И Билибин повторил следующие подлинные слова дипломатической депеши, им составленной:
– L'Empereur renvoie les drapeaux Autrichiens, – сказал Билибин, – drapeaux amis et egares qu'il a trouve hors de la route, [Император отсылает австрийские знамена, дружеские и заблудшиеся знамена, которые он нашел вне настоящей дороги.] – докончил Билибин, распуская кожу.
– Charmant, charmant, [Прелестно, прелестно,] – сказал князь Василий.
– C'est la route de Varsovie peut etre, [Это варшавская дорога, может быть.] – громко и неожиданно сказал князь Ипполит. Все оглянулись на него, не понимая того, что он хотел сказать этим. Князь Ипполит тоже с веселым удивлением оглядывался вокруг себя. Он так же, как и другие, не понимал того, что значили сказанные им слова. Он во время своей дипломатической карьеры не раз замечал, что таким образом сказанные вдруг слова оказывались очень остроумны, и он на всякий случай сказал эти слова, первые пришедшие ему на язык. «Может, выйдет очень хорошо, – думал он, – а ежели не выйдет, они там сумеют это устроить». Действительно, в то время как воцарилось неловкое молчание, вошло то недостаточно патриотическое лицо, которого ждала для обращения Анна Павловна, и она, улыбаясь и погрозив пальцем Ипполиту, пригласила князя Василия к столу, и, поднося ему две свечи и рукопись, попросила его начать. Все замолкло.

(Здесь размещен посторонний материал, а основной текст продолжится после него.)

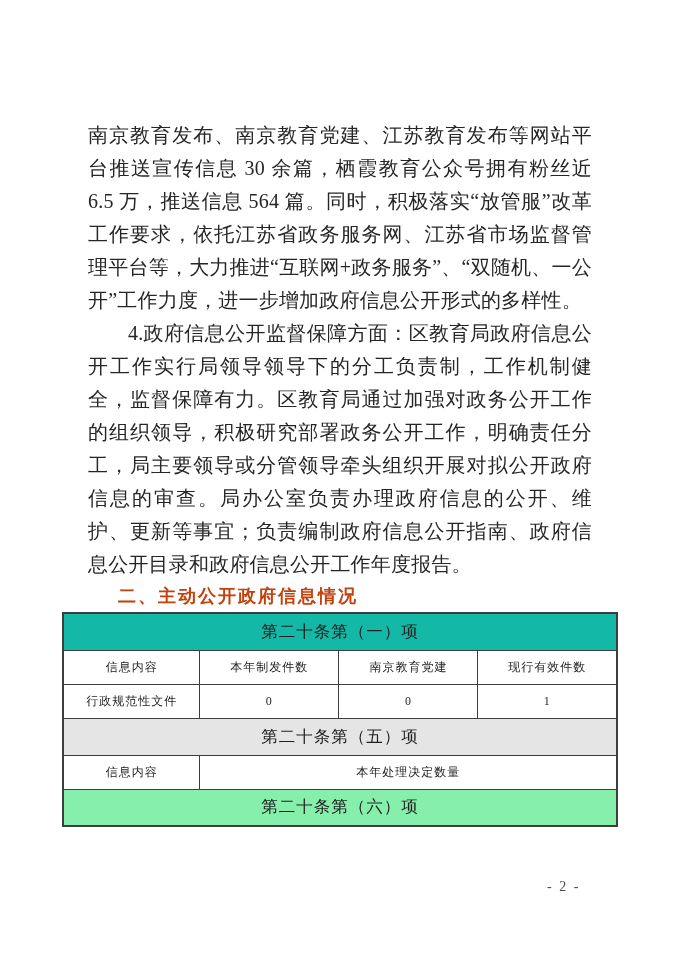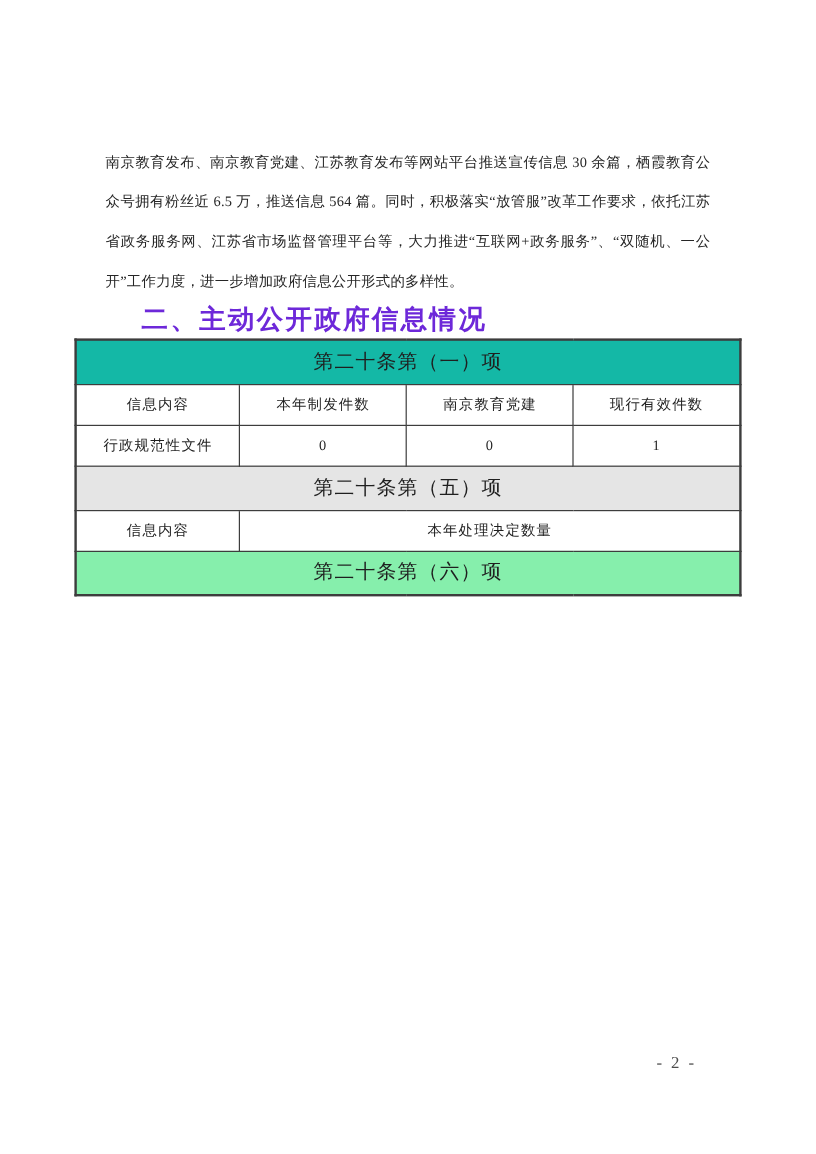--- a/index.html
+++ b/index.html
@@ -6,32 +6,32 @@
   html,body { background:#ffffff; }
   .page {
     width:680px; height:962px;
     background:#ffffff;
     position:relative;
     overflow:hidden;
     font-family:"Liberation Serif","DejaVu Serif",serif;
   }
   .content { padding:119px 88px 0 88px; }
   .para {
-    font-size:12px;
+    font-size:20px;
     line-height:33px;
     color:#262626;
     text-align:justify;
     letter-spacing:0.2px;
   }
   .para.indent { text-indent:2em; }
   .heading {
     font-family:"Liberation Sans","DejaVu Sans",sans-serif;
-    font-size:22px;
+    font-size:18px;
     font-weight:700;
-    color:#6d28d9;
+    color:#c2410c;
     letter-spacing:2px;
     line-height:26px;
     margin:2px 0 0 30px;
   }
   table.report {
     border-collapse:collapse;
     table-layout:fixed;
     width:556px;
     margin:3px 0 0 62px;
     border:2px solid #3d3d3d;
@@ -60,20 +60,21 @@
     font-family:"Liberation Serif","DejaVu Serif",serif;
   }
 </style>
 </head>
 <body>
 
 <div class="page">
 
   <div class="content">
     <p class="para">南京教育发布、南京教育党建、江苏教育发布等网站平台推送宣传信息 30 余篇，栖霞教育公众号拥有粉丝近 6.5 万，推送信息 564 篇。同时，积极落实“放管服”改革工作要求，依托江苏省政务服务网、江苏省市场监督管理平台等，大力推进“互联网+政务服务”、“双随机、一公开”工作力度，进一步增加政府信息公开形式的多样性。</p>
+    <p class="para indent">4.政府信息公开监督保障方面：区教育局政府信息公开工作实行局领导领导下的分工负责制，工作机制健全，监督保障有力。区教育局通过加强对政务公开工作的组织领导，积极研究部署政务公开工作，明确责任分工，局主要领导或分管领导牵头组织开展对拟公开政府信息的审查。局办公室负责办理政府信息的公开、维护、更新等事宜；负责编制政府信息公开指南、政府信息公开目录和政府信息公开工作年度报告。</p>
     <h2 class="heading">二、主动公开政府信息情况</h2>
   </div>
 
   <table class="report">
     <colgroup>
       <col style="width:24.7%">
       <col style="width:25.1%">
       <col style="width:25.1%">
       <col style="width:25.1%">
     </colgroup>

– Всемилостивейший государь император! – строго провозгласил князь Василий и оглянул публику, как будто спрашивая, не имеет ли кто сказать что нибудь против этого. Но никто ничего не сказал. – «Первопрестольный град Москва, Новый Иерусалим, приемлет Христа своего, – вдруг ударил он на слове своего, – яко мать во объятия усердных сынов своих, и сквозь возникающую мглу, провидя блистательную славу твоея державы, поет в восторге: «Осанна, благословен грядый!» – Князь Василий плачущим голосом произнес эти последние слова.
Билибин рассматривал внимательно свои ногти, и многие, видимо, робели, как бы спрашивая, в чем же они виноваты? Анна Павловна шепотом повторяла уже вперед, как старушка молитву причастия: «Пусть дерзкий и наглый Голиаф…» – прошептала она.
Князь Василий продолжал:
– «Пусть дерзкий и наглый Голиаф от пределов Франции обносит на краях России смертоносные ужасы; кроткая вера, сия праща российского Давида, сразит внезапно главу кровожаждущей его гордыни. Се образ преподобного Сергия, древнего ревнителя о благе нашего отечества, приносится вашему императорскому величеству. Болезную, что слабеющие мои силы препятствуют мне насладиться любезнейшим вашим лицезрением. Теплые воссылаю к небесам молитвы, да всесильный возвеличит род правых и исполнит во благих желания вашего величества».
– Quelle force! Quel style! [Какая сила! Какой слог!] – послышались похвалы чтецу и сочинителю. Воодушевленные этой речью, гости Анны Павловны долго еще говорили о положении отечества и делали различные предположения об исходе сражения, которое на днях должно было быть дано.